- 12 Marzo 2012
- Postato da: Davide
- Categoria: Esportare
As Washington and its allies tighten the screws on Tehran over its nuclear programme, Iran is coming up with new ways to sell its oil – offering special deals to allies China and India, delivering oil to clients and swapping it for gold and grain. Tehran may also be devising ways to make its oil more saleable on international markets, switching it between tankers and blending crudes to disguise the origin, oil trading and shipping sources have told Reuters. They spoke on condition of anonymity because of the sensitivity to business relationships.
Washington, London and Brussels are doing their best to put up obstacles, but Iran is market savvy, these traders said, describing a number of ways Iran can avoid sanctions and continue to get its oil to market. Such routes mean selling oil at a discount, which will hurt Tehran’s income but could also prove highly profitable for customers and the middlemen involved.
“The Iranians are very enterprising and can probably out-smart all of us,” said an executive at a major oil company. Tehran has been manoeuvring for years as Iran’s senior oil executives were reworking the oil books back in 1995, when Washington banned 600,000 barrels per day (bpd) of Iranian crude liftings, in an attempt to curb Tehran’s drive to acquire nuclear weapons. Oil was then around $18 a barrel but is now above $120.
Seventeen years on, Iran’s oil elite, with their every move under scrutiny from the West, face a far tougher test as they aim to keep up shipments of 2.3 million bpd.
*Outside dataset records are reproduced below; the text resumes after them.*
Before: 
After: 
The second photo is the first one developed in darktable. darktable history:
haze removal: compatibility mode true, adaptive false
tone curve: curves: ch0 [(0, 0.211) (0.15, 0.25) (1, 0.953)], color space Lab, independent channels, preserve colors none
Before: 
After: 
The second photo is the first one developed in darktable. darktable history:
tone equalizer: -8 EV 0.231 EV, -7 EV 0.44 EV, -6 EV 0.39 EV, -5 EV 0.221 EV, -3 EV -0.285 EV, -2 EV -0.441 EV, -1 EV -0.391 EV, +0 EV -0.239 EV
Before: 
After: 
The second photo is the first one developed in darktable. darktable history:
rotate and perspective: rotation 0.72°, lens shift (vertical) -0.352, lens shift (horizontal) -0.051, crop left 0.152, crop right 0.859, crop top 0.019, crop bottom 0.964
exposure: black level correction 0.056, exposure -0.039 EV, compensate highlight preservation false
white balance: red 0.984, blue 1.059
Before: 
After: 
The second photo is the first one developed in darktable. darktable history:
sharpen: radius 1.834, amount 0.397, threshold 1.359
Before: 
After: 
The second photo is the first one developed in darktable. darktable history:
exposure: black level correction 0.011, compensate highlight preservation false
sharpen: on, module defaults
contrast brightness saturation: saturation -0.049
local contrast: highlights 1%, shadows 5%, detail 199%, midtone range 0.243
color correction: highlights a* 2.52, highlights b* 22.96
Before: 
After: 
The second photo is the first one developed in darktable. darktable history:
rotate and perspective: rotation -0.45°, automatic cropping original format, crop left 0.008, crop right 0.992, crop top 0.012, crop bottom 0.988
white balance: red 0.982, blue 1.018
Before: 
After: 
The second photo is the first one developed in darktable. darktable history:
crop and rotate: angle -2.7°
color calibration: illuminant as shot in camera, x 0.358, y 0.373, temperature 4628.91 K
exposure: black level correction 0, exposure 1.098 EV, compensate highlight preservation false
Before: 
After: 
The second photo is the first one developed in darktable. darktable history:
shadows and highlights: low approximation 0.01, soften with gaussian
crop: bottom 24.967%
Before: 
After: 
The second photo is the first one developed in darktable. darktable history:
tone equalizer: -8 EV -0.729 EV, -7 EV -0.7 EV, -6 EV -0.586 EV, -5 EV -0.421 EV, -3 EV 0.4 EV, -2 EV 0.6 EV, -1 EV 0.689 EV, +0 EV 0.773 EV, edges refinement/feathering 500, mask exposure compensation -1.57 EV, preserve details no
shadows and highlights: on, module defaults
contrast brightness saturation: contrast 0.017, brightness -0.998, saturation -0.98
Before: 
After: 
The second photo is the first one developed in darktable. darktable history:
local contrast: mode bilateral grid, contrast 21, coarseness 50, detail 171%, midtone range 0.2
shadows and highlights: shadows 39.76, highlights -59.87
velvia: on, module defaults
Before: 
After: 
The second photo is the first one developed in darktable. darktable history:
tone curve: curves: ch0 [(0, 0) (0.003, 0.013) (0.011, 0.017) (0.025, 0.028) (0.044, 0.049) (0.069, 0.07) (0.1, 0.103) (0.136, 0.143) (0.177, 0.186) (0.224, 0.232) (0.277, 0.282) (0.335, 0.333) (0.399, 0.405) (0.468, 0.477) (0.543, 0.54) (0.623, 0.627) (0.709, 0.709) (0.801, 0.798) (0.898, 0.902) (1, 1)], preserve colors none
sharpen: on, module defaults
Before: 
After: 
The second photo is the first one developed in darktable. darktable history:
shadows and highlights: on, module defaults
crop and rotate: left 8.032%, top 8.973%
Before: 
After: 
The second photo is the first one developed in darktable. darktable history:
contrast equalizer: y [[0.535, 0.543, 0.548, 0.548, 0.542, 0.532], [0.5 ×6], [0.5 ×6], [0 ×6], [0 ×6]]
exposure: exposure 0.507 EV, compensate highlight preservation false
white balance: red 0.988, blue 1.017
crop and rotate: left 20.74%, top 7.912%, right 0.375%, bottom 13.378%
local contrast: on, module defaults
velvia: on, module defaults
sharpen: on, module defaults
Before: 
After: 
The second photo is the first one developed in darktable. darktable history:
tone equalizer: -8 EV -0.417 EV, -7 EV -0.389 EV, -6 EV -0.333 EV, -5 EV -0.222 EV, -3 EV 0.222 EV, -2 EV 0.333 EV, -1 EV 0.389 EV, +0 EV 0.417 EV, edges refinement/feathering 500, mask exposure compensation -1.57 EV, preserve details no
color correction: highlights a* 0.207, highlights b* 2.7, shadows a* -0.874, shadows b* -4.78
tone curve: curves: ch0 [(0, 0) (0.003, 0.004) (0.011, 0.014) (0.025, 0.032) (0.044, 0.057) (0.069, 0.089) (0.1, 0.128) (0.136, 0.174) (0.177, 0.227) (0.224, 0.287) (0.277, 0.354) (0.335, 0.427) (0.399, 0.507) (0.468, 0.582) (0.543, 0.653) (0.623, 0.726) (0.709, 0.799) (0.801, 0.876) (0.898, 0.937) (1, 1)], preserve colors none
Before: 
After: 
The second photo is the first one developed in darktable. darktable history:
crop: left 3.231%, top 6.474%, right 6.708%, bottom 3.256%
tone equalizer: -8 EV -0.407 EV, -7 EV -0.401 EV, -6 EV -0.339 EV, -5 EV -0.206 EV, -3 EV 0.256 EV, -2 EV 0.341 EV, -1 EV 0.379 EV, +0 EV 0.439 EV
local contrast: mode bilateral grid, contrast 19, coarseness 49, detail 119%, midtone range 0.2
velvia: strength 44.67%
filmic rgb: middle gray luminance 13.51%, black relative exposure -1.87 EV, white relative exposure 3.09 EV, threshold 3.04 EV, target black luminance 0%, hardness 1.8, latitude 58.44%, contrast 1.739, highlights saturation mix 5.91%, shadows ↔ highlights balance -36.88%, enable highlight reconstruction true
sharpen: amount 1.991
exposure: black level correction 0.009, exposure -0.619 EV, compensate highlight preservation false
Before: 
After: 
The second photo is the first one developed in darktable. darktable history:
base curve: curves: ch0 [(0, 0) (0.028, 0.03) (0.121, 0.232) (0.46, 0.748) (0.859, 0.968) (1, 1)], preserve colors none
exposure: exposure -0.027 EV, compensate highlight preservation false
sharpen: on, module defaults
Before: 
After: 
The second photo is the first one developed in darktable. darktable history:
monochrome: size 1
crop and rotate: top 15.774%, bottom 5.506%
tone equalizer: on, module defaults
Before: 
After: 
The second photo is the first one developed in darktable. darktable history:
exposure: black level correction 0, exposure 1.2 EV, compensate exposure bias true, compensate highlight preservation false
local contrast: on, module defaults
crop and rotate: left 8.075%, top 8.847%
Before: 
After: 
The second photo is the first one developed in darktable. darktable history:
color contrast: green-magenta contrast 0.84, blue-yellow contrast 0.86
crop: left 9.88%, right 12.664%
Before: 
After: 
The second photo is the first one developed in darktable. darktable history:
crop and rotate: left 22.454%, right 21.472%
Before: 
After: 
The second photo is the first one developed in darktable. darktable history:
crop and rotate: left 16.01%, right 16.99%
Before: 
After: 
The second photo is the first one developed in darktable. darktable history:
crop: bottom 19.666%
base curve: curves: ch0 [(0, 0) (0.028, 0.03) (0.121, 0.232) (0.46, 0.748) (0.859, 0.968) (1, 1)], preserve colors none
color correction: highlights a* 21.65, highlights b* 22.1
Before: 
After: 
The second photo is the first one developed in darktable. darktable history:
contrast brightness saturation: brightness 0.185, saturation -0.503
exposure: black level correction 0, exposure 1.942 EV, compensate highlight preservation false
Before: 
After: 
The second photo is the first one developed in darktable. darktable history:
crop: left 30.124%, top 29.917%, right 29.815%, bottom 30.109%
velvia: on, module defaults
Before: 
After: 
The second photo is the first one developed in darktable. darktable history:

They are scrambling to find new homes for 500,000 bpd of oil sales as rigorous U.S. financial measures and a European Union oil ban, effective July 1, make it ever more difficult to pay for and ship oil from Iran.
But Leonid Fedun, a key shareholder in Russia’s Lukoil which halted work in Iran 10 years ago because of U.S. sanctions, said it was hard to envision measures that would keep Iranian oil from reaching markets. Keeping Iran’s vast supplies off the market would cause supply problems, which would be difficult in a U.S. presidential election year when energy prices are an issue, he added.
Washington dealt a blow to Tehran’s financial network when it shut down a major channel for oil sales, the Dubai-based Noor Islamic Bank, at the end of last year. But traders say there are still small European and Russian banks with no U.S. exposure that are willing to handle payments. For its part, Tehran has switched into other currencies such as yen and rupees, and carried out barter deals to swap oil or gold directly for food imports, as U.S. pressure makes dollar and euro transfers harder. Such unconventional deals are already in evidence in Iran’s grains trade with the likes of Russia and India. Fearing sanctions will cause food shortages; Iran is ordering huge amounts of wheat to feed its population of 77 million. Tehran may also offer to pay in steel or crude oil.
While the West’s sanctions net is closing in on countries within its own sphere of influence, it is causing few problems for top buyer China, which can self-finance, ship and insure oil supplies from Iran which are being sold on extended credit. An executive from a major oil company told Reuters: “We are hearing the Iranians have started offering a discount as big as $20 per barrel. Do you really believe China will be able to resist?” China has meanwhile helped Iran dodge tightening sanctions by selling it much-needed gasoline. Although a major oil producer, Iran’s aging refineries struggle to produce enough fuel and imports are vital to fill the shortfall.
Iran is also bending over backwards to sell more oil into India, its second biggest client, on flexible commercial terms. “Iran is saying: ‘We will deliver our crude for you on our ships on extended credit. There is no risk’,” said a market source with knowledge of Iran’s sales tactics. India has said it will abide by UN sanctions on Iran, but has refused to go along with the new financial measures imposed by the United States and the EU.
In its search for new outlets, Tehran is also courting smaller Asian countries that may have been neglected. For example, Iran is offering to supply Pakistan with 80,000 bpd on a three-month deferred payment plan. The offer came just after Pakistani officials revealed Iran had asked to import a million tonnes of wheat in a barter deal. Iran has also held talks with South Africa about the possibility of salting barrels away in storage tanks at Saldanha Bay, say industry sources with knowledge of the talks.
Blending Iranian crude and re-labelling the barrels is another option and one which could present an opportunity for trading houses, say industry sources. Possibilities for such operations exist all over the world, from the transhipment hub of Fujairah in the United Arab Emirates, to the Indonesian archipelago, South Africa and even in parts of South America. “Oil traders can buy Iranian crude, rebrand it and sell to someone else,” said an Iranian oil industry source. “They like these sanctions.”